M. von Felten probablement raison de marquer la différence entre l’importance de l’Opération Sunrise et le « daily business » des chefs de PR. Je me permettrai tout de même quelques réflexions.
Premièrement, ce « daily business » était loin d’être toujours anodin. Dans un cas, par exemple, il a consisté à prendre une part active dans le financement de la Résistance française par les Américains. En outre, un nombre important de cas de collaboration des officiers du SR avec les services alliés ont fait l’objet d’instructions et de procès par la justice militaire helvétiques, mettant ainsi en évidence des cas d’infraction à la neutralité à des périodes bien plus dangereuses pour la Suisse qu’avril 1945.
Deuxièmement, et autres exemples, les affaires Loubatié et Passerat de la Baume – la collaboration au passage d’agents-doubles français en Allemagne début 1945 – seront considérées dans l’Affaire Masson (AF E5330/1982/1 Bd. 205 dossier 39 1945) par le juge d’instruction Müller, contrairement à l’implication de Waibel dans Sunrise.
Enfin, troisièmement, je ne suis pas certain que la « méthode » appliquée par les commandements de l’armée et du SR que j’évoquais dans mon message précédent (en gros ne rien chercher à savoir tant que tout va bien et que l’officier obtient des résultats) dépende de l’importance de l’opération, monter cette dernière étant du ressort du subordonné.

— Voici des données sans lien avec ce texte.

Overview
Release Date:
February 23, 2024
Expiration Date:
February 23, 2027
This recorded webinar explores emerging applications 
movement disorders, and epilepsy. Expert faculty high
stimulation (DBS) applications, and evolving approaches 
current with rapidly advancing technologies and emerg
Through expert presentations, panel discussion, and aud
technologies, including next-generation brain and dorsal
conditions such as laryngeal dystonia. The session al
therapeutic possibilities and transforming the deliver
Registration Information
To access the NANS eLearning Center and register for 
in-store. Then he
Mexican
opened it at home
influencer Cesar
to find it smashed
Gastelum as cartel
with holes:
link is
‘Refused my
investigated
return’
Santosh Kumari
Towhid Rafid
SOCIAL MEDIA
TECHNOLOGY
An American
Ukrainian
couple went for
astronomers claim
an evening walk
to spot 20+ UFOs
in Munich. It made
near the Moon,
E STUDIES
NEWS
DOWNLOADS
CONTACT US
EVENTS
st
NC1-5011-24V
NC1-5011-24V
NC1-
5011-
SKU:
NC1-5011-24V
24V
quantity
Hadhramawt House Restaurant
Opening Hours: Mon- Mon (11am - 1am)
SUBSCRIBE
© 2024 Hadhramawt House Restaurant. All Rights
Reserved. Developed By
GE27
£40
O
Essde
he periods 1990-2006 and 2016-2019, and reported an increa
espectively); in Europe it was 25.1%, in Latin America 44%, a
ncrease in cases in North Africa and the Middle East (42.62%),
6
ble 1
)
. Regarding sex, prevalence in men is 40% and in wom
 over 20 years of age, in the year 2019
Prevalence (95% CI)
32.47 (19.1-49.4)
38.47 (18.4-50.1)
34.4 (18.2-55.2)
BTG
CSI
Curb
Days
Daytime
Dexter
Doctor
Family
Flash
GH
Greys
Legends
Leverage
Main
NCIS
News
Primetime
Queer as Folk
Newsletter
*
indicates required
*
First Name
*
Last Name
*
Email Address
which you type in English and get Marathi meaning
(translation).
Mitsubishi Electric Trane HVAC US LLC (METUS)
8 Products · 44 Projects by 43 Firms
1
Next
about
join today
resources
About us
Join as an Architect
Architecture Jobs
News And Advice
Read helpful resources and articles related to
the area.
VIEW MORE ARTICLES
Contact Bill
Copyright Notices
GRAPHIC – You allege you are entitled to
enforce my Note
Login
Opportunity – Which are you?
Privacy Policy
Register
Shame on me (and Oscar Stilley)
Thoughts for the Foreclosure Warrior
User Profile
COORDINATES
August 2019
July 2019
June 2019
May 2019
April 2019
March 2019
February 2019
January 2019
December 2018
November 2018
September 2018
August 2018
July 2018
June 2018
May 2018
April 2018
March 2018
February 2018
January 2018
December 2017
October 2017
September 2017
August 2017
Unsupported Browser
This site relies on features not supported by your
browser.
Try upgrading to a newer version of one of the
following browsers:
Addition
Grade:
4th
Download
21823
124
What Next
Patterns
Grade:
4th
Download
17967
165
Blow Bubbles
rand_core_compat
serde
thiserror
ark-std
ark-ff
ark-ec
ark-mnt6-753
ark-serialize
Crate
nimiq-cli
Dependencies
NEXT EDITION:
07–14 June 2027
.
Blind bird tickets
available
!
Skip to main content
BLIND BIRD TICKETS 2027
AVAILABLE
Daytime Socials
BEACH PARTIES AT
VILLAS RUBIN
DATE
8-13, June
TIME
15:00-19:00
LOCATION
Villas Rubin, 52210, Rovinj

En conclusion, je n’exclue pas (encore) que Masson se soit contenté de connaître le degré « d’infiltration » de son subordonné dans les négociations de paix et que le chef du SR ait préféré ignorer comment il y était parvenu, en l’occurrence en jouant un rôle actif d’intermédiaire. D’ailleurs, Kobelt ne prend apparemment pas les affirmations de Waibel comme argent comptant non plus, puisqu’il demande à Guisan et Masson s’ils étaient réellement au courant.